======== Selected excerpt

New West Reviews the Political Roller Coaster of 2025
2025 delivered leadership drama, snap elections, trade tremors, and a national unity storyline nobody asked for (thanks Donald). Institutions bent, narratives broke, and every government learned the same lesson that events happen whether you’re ready or not. Here’s our quick tour through the damage and the decisions that shaped it.
Top Federal Stories
Chrystia Freeland forces Justin Trudeau to take a walk in the snow
The federal story of 2025 really starts in Ottawa on a cold December day in 2024. Then Prime Minister Justin Trudeau sought to replace his then-Finance Minister Chrystia Freeland with the politically untested former Governor of the Bank of Canada, Mark Carney. But Ms. Freeland refused the Prime Minister’s plan and instead stole the show by releasing a letter announcing she was leaving Trudeau’s cabinet in an incisive rebuke of his embattled leadership and fiscal policies.

================

Quote the political review word for word, starting with "New West Reviews" and going on through "that shaped it.". The data that comes next is unrelated to the political review above and is a separate body of material.

======== Excerpted records

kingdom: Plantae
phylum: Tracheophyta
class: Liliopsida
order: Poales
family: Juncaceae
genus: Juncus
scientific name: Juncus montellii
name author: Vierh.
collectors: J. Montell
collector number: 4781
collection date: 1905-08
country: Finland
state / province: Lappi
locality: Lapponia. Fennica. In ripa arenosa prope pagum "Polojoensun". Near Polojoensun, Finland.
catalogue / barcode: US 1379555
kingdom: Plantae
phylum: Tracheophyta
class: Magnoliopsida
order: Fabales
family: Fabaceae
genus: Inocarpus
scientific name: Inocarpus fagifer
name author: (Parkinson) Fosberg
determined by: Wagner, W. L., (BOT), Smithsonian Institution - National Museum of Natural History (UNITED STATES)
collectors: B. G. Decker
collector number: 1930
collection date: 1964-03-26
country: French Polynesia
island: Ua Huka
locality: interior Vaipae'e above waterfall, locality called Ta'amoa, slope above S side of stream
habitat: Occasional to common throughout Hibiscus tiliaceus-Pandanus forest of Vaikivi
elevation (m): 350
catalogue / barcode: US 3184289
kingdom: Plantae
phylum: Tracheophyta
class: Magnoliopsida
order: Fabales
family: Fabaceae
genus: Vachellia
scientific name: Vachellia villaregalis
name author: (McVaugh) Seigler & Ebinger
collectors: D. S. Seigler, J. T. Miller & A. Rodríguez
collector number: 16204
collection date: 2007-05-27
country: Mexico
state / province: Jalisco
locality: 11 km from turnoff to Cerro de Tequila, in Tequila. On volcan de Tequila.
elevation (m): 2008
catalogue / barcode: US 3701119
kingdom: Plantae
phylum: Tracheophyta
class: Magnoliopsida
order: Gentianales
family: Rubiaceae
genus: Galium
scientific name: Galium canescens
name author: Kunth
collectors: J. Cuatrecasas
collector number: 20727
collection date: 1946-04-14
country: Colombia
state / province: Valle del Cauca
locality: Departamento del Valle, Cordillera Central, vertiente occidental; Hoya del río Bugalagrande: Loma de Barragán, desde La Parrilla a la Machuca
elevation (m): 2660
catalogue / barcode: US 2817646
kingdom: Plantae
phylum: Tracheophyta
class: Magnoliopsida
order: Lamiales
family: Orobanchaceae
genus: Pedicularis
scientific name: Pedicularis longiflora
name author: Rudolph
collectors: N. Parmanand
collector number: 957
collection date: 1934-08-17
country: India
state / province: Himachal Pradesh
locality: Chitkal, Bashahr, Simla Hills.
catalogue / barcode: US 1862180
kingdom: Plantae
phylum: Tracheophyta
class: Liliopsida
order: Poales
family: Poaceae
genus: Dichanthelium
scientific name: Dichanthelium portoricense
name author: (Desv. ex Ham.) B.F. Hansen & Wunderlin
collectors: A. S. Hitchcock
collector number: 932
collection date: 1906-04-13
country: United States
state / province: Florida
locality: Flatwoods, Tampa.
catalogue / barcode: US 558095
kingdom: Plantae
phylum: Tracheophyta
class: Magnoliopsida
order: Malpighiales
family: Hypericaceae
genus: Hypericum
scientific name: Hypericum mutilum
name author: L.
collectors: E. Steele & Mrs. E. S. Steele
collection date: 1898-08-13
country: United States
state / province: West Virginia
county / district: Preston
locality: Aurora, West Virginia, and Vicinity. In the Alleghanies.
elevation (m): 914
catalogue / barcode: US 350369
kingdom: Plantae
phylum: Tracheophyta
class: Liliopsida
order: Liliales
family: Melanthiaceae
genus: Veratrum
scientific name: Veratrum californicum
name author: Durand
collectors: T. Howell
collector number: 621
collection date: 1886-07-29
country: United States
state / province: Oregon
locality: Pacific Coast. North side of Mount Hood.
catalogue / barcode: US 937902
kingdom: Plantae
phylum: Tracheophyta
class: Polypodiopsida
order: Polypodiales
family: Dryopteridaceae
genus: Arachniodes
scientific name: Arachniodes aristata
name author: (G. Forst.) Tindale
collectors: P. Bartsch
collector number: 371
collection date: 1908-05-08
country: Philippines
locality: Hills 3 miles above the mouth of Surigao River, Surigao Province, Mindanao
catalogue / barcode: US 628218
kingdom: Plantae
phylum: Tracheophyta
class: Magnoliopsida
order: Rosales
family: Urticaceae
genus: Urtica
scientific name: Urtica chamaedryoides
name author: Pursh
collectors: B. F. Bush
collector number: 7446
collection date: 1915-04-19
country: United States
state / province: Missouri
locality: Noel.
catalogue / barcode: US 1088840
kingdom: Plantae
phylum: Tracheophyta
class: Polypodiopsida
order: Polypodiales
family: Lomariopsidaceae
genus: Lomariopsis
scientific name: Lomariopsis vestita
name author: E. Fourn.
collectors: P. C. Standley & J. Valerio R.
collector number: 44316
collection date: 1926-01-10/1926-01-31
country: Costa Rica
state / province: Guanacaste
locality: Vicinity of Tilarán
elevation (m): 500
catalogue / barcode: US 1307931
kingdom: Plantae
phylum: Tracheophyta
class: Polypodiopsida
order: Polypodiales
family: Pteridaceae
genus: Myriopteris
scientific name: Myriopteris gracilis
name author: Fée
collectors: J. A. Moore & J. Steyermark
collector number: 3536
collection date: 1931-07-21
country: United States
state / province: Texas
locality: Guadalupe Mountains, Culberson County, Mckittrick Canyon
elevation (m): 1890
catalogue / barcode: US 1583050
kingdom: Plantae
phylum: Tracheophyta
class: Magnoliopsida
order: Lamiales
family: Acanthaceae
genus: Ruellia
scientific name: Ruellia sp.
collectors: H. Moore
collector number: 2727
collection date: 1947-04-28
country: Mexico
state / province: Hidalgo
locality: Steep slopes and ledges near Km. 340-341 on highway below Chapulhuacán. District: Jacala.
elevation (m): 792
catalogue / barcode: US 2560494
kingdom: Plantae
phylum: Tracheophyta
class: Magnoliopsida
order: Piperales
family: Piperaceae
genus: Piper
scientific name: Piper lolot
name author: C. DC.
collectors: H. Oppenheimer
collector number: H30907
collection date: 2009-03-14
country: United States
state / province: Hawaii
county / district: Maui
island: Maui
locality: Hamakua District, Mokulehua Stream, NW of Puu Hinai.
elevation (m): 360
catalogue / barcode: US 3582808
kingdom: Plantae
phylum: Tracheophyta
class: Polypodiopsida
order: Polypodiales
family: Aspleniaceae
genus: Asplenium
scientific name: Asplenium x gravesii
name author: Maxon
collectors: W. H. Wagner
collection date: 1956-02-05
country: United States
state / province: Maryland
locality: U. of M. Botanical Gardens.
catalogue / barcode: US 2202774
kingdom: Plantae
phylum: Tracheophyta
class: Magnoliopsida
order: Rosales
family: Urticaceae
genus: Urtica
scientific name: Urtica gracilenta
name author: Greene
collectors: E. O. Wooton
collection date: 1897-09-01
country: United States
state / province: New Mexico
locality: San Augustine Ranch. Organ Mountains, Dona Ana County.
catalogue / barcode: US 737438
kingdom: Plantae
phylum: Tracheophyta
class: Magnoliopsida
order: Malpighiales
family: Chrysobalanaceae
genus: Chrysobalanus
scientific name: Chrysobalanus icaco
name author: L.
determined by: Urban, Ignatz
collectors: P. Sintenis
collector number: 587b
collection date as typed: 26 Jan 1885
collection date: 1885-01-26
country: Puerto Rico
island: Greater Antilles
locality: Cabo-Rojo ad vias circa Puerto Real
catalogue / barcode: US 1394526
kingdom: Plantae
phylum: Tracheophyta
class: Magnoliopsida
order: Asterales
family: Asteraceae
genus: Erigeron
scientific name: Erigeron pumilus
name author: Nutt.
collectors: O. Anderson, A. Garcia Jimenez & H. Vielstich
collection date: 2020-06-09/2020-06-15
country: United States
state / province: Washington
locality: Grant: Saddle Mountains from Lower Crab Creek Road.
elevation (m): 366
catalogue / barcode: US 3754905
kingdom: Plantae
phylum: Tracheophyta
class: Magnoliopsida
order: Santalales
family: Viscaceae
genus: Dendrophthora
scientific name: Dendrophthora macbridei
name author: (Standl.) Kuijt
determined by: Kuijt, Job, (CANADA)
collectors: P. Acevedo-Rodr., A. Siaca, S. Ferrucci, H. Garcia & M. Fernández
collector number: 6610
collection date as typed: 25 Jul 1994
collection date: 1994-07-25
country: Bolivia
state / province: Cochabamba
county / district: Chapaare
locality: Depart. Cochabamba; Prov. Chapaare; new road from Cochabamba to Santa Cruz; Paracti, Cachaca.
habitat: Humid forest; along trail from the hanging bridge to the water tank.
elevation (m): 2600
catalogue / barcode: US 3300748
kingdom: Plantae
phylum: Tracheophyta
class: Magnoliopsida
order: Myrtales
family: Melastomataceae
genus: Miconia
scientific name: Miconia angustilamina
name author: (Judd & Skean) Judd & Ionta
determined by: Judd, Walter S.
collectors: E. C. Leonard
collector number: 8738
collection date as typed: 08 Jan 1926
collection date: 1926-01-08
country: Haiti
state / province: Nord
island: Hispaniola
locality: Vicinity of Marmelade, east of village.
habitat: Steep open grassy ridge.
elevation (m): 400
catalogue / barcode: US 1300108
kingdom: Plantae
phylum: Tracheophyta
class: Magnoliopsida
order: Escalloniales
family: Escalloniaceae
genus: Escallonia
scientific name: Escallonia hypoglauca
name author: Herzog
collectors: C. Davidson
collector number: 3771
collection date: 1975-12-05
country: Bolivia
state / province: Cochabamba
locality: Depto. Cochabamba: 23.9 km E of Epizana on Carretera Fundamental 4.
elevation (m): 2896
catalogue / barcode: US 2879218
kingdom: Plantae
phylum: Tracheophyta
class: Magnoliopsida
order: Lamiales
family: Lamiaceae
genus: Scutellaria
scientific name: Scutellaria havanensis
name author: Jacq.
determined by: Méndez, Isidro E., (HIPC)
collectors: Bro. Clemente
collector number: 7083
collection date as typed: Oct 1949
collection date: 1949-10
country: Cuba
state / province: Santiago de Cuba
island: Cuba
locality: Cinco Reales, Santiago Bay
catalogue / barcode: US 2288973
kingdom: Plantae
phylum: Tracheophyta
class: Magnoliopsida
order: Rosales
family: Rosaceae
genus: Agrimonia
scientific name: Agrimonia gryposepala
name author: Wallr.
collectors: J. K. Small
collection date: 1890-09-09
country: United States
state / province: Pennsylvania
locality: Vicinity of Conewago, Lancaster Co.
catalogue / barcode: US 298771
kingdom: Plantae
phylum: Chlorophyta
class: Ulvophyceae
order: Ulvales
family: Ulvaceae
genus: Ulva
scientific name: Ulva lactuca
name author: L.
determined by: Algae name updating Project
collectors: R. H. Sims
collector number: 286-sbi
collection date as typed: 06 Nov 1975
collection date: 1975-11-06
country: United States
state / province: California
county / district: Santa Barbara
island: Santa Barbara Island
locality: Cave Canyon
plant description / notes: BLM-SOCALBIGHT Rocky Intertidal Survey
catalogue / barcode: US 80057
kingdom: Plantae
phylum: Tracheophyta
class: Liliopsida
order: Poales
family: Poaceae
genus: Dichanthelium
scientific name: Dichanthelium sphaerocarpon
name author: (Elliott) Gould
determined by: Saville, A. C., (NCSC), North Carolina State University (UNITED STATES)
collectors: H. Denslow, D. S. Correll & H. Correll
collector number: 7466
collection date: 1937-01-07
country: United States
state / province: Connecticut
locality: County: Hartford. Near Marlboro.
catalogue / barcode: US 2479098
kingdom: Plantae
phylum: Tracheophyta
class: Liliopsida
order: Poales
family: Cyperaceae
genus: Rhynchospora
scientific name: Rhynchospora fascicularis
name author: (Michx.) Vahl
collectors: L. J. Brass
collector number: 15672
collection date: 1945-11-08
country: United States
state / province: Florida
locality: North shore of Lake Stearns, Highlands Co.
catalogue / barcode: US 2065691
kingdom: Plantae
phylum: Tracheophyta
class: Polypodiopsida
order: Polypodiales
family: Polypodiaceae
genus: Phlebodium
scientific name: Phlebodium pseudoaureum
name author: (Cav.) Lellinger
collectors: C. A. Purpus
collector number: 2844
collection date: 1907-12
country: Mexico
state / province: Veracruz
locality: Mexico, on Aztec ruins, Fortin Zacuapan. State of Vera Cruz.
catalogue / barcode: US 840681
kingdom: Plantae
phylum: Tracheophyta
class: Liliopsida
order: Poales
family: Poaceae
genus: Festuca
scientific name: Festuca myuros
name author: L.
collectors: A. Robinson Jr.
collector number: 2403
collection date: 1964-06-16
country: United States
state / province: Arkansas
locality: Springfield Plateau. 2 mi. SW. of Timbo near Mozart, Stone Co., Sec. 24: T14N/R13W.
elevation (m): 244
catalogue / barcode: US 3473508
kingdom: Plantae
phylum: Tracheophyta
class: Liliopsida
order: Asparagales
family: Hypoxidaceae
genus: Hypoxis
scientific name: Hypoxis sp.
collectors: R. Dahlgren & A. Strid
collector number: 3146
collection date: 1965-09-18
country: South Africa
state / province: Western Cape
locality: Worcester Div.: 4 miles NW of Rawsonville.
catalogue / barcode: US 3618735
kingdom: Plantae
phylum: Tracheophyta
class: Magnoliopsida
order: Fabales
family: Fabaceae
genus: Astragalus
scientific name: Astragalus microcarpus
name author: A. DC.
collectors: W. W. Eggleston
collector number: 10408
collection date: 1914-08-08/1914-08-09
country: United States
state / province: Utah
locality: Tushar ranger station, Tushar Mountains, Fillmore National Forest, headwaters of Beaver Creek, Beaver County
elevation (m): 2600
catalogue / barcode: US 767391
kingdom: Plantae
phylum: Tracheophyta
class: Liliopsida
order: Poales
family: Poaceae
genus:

================

### Exercise answer
New West Reviews the Political Roller Coaster of 2025
2025 delivered leadership drama, snap elections, trade tremors, and a national unity storyline nobody asked for (thanks Donald). Institutions bent, narratives broke, and every government learned the same lesson that events happen whether you’re ready or not. Here’s our quick tour through the damage and the decisions that shaped it.